The Centre for Independent Studies has released a paper calling for reform of university student fees system. The paper, authored by Andrew Norton, argues that the cap on loans to full fee paying students is too low. The current cap allows for loans during a lifetime of AU$50,950.

“Setting the FEE-HELP limit at this amount biases the market against courses that are long or have high per year costs, or both,” argues Norton in the paper. “The loan cap is a crude way of controlling lending, taking no account of course costs or capacity to repay.”

According to Norton, this undermines student choice and competition. He argues that the system should function more like commercial lending.

“A truly radical reform would make student loans mimic commercial loans: students with good earning prospects could borrow large sums, other students could borrow less, and some could not borrow at all,” he said. “Instead of denying or limiting loans to people doing high cost courses, as now occurs, the government could deny loans to people who are unlikely to repay.”

The paper was criticised by Senator Kerry Nettle, Education Spokesperson for the Australian Greens. She argued that the changes would mean an increase in costs to students already struggling to pay, and called on Education Minister Julie Bishop to rule out the changes.
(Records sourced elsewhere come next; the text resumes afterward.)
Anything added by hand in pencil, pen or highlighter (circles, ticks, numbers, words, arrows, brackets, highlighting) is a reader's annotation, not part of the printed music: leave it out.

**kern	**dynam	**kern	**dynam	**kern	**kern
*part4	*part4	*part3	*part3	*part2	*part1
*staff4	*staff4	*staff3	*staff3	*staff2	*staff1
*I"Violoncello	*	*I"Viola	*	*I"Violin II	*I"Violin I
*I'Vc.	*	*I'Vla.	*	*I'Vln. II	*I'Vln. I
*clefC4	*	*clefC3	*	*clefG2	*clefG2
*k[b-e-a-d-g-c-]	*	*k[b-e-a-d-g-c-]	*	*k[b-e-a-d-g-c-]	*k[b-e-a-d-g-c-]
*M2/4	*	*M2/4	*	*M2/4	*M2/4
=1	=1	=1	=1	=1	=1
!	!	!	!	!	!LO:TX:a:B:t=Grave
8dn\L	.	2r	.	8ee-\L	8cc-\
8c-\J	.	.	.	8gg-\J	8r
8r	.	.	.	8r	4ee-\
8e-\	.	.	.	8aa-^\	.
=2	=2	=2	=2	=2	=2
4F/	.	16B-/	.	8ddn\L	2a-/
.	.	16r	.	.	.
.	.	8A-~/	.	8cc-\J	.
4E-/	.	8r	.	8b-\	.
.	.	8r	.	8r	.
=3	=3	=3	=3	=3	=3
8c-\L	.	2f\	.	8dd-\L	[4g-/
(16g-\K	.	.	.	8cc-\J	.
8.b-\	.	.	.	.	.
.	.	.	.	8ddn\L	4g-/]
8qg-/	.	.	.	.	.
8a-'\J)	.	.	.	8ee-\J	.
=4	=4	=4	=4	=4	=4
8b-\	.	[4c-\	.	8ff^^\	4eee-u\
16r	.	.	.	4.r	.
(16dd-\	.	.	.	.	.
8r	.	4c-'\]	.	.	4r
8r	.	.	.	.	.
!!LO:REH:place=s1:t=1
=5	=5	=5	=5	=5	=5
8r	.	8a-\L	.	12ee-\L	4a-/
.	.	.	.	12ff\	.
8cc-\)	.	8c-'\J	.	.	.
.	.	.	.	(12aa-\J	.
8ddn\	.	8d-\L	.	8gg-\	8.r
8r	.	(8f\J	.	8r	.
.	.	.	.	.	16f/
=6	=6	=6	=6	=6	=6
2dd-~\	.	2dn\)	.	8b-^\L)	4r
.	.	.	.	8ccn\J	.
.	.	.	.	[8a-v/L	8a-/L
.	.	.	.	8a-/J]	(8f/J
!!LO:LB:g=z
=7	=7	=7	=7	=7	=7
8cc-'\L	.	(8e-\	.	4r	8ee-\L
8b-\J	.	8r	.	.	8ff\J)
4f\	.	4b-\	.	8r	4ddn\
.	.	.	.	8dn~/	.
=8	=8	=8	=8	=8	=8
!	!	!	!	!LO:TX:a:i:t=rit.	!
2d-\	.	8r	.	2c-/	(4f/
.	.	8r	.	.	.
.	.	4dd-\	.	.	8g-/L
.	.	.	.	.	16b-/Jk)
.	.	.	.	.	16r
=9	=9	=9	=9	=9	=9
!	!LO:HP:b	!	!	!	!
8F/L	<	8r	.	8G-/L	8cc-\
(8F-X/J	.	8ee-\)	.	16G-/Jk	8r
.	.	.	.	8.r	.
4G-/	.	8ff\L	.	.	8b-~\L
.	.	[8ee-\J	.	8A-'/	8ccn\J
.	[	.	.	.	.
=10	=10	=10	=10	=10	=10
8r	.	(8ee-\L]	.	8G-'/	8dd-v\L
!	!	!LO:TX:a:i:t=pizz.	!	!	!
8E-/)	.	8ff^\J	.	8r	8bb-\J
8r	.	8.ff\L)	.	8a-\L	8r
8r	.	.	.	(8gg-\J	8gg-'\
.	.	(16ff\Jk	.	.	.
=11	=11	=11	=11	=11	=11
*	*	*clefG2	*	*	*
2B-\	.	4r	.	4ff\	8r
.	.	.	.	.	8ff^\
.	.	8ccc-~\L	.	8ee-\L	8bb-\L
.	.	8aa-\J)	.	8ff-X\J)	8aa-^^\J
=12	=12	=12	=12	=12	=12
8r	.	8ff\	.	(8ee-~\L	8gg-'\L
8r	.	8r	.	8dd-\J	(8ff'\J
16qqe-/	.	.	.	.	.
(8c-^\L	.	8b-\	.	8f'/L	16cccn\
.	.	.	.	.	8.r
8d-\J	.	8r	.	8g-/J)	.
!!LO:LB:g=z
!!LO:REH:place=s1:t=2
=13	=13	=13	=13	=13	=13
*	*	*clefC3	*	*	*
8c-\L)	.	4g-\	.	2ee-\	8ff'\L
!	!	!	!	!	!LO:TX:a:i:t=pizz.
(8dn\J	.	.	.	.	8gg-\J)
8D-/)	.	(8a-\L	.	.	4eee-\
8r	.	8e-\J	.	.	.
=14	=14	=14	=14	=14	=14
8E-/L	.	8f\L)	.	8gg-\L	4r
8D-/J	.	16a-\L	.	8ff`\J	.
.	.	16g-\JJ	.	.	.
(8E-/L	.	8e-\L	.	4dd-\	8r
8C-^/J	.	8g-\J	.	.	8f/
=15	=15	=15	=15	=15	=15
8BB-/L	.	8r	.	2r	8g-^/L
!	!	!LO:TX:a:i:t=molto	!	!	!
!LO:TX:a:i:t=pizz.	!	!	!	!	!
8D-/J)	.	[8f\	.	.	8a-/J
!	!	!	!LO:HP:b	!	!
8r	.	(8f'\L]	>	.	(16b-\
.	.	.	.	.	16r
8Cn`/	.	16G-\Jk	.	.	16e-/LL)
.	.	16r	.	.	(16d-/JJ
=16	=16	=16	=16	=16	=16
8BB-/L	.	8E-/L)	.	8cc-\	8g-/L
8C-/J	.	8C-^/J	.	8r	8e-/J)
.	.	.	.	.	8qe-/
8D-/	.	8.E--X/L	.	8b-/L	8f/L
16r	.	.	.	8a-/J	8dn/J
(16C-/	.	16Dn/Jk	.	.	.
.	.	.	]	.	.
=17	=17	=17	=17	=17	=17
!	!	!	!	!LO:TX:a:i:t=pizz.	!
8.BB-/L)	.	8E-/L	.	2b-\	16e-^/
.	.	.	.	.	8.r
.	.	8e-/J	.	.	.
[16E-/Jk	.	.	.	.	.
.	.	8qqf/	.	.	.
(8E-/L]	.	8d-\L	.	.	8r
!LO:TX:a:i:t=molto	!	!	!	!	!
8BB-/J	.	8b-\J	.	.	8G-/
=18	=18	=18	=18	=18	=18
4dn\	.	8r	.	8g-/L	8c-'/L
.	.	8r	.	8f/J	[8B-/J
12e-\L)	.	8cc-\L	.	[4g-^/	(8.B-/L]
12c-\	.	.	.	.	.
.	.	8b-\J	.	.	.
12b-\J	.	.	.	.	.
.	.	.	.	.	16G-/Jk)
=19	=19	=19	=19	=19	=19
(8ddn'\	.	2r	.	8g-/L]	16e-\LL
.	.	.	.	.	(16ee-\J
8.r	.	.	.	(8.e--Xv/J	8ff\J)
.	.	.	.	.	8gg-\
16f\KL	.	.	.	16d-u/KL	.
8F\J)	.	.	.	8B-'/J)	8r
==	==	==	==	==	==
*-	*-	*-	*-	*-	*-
“To consider refusing loans to those deemed less able to repay would further cut off higher education for Australians from low socio-economic backgrounds,” she said. “Julie Bishop should use her address to the National Press Club tomorrow to rule out any moves to further deregulate the HECS system.”

“Student fees have spiralled upward under the Howard government and any further deregulation would just make a bad system worse,” she added.